To him (Chari), ‘it is effectively an ecocide to build (homes) on something that supports us when we can build elsewhere. And where will all this built-up area get its water from after it runs off the hard surface down to the sea?’ Chari said.
Even the country’s top academics have weighed in, apparently irked by the growing climate change impacts emanating from rife construction on undesignated points here.
One such intellectual is Professor Johnson Masaka, the executive dean at the Midlands State University’s department of Land and Water Resources Management, who has spelt out the harm wrought by the chaotic constructions.
“Firstly, the unplanned constructions will necessarily require that trees, bushes and grasslands are cleared on construction sites. The vegetation that fixes carbon dioxide, a greenhouse gas or global warming gas, in photosynthesis is destroyed in the site,” Masaka told Ubuntu Times.
With haphazard construction all over Zimbabwe’s towns and cities, Masaka said climate has had to suffer the results amid wanton cutting down of trees as people in illegally built homes have no access to electricity.
“Provision of electricity in such haphazard settlements is almost impossible due to legal requirements; so, people resort to use of fuel wood. Upon burning, the wood releases a series of global warming gases such as carbon monoxide and methane into the atmosphere where they cause warming of climates,” said Masaka.
But many urban dwellers like 56-year-old Hector Ruvende based in Masvingo, Zimbabwe’s oldest town, see nothing amiss dwelling on a wetland upon which he built his home two decades ago.
“Electricity will be connected to my home one day; what matters is that I have a roof above my head; of course, we use firewood which we buy from wood poachers,” Ruvende told Ubuntu Times.
Such actions by Zimbabweans like Ruvende, to Professor Masaka, ‘participate in loading the atmosphere with global warming gases.’
Yet even climate change activists in Zimbabwe like Kudakwashe Makanda who is the programmes manager for the Youth Initiative for Community Development (YICD), a youth civic organization, blame disorganized construction for worsening climate change impacts in the country.
“I think you understand that most local authorities have been allocating housing land on wetlands mostly; this then undermines the crucial role that is played by wetlands which is to service the water sources that we do have across the country and also to clean the water; by constructing houses on wetlands, it means the water being reserved or kept there will stop being available,” Makanda told Ubuntu Times.
For Makanda, chaotic urban construction of homes has in fact brought more harm than good.
“Cutting down trees so as to pave way for residential areas also reduces the amount of vegetation that is necessary to supply the atmosphere with water vapor and that alone then leads to less rains being experienced,” said Makanda.

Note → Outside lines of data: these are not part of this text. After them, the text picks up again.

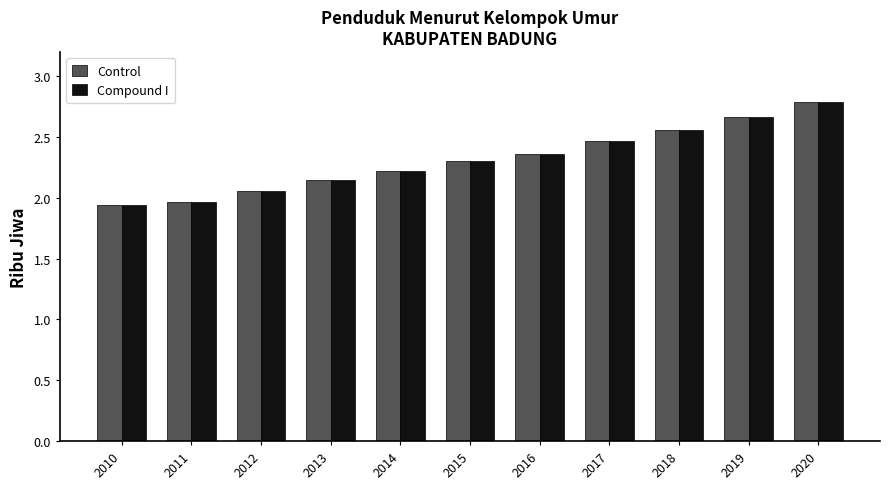

Is it true that Compound I equals 1.0 at 2013?

False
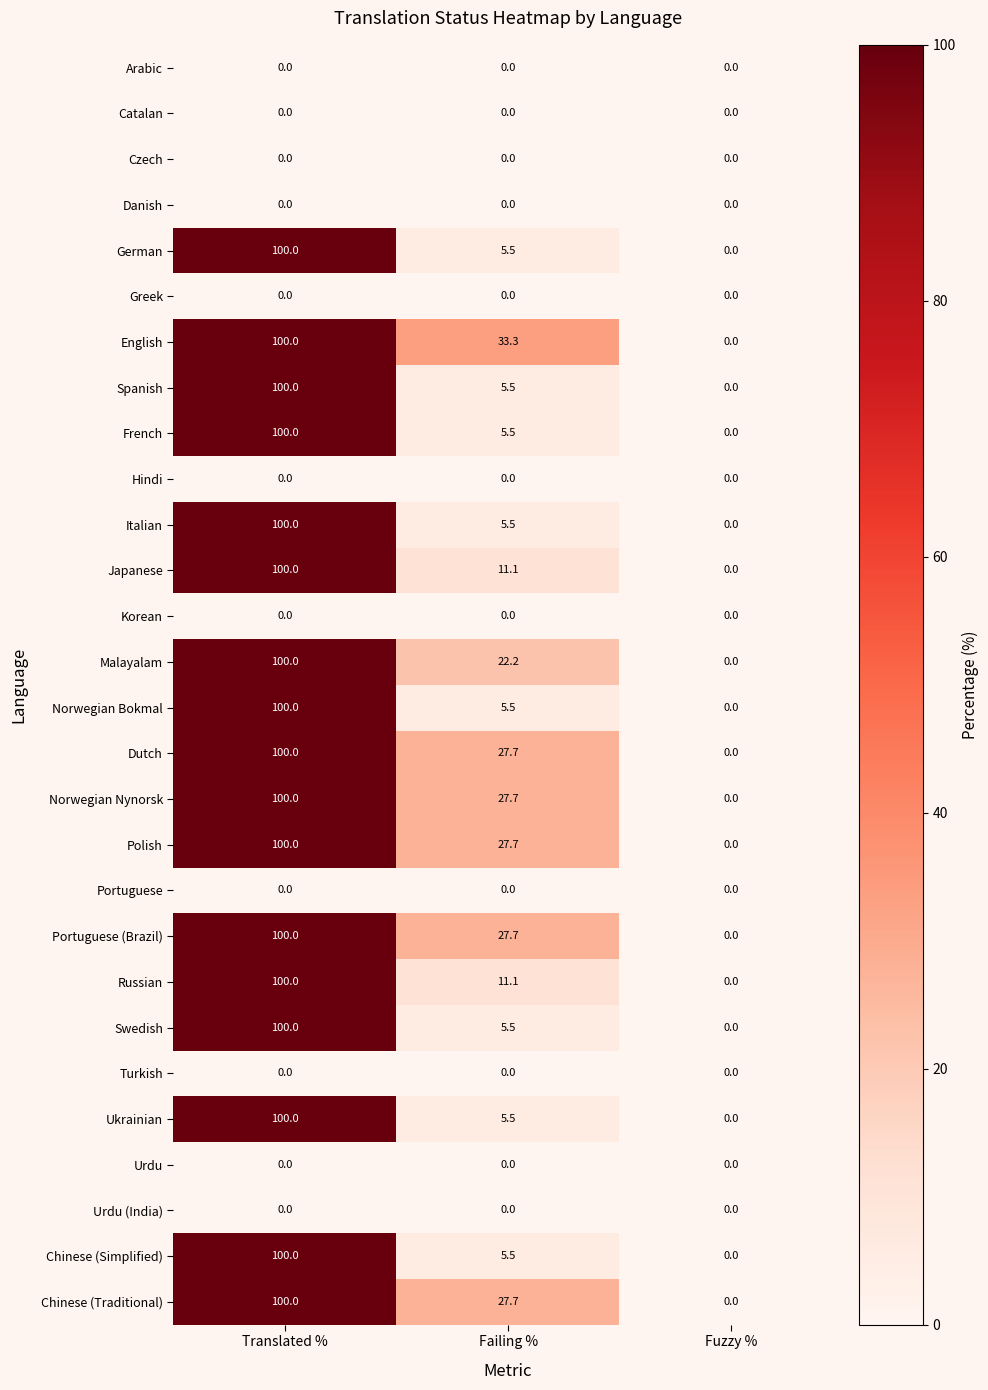

At which label is English closest to 50?

Failing %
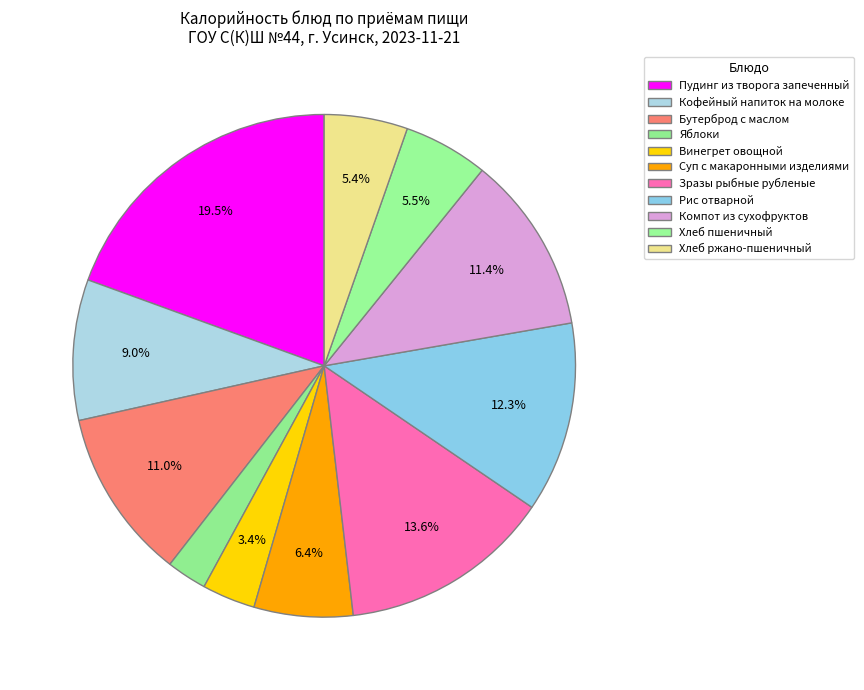

What is the smallest slice in the pie chart?

Яблоки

To Makanda, ‘the major challenge is that most local authorities are prioritizing development at the expense of environmental consciousness and the way that they are apportioning the land is not being done in a well thought out manner.’
Yet for independent climate change experts like Gilbert Musungwa in Zimbabwe, corruption in the country’s urban local authorities has fueled illegal construction of homes, subsequently leading to noticeable climate change impacts.
“In other sectors like the construction industry, the issue remains a sub-issue and often overshadowed in the offices; whenever there is an intention to have some infrastructural development, oftentimes environmental impact assessments (EIA) are requested. It boggles the mind how some developments pass the required EIA,” Musungwa told Ubuntu Times.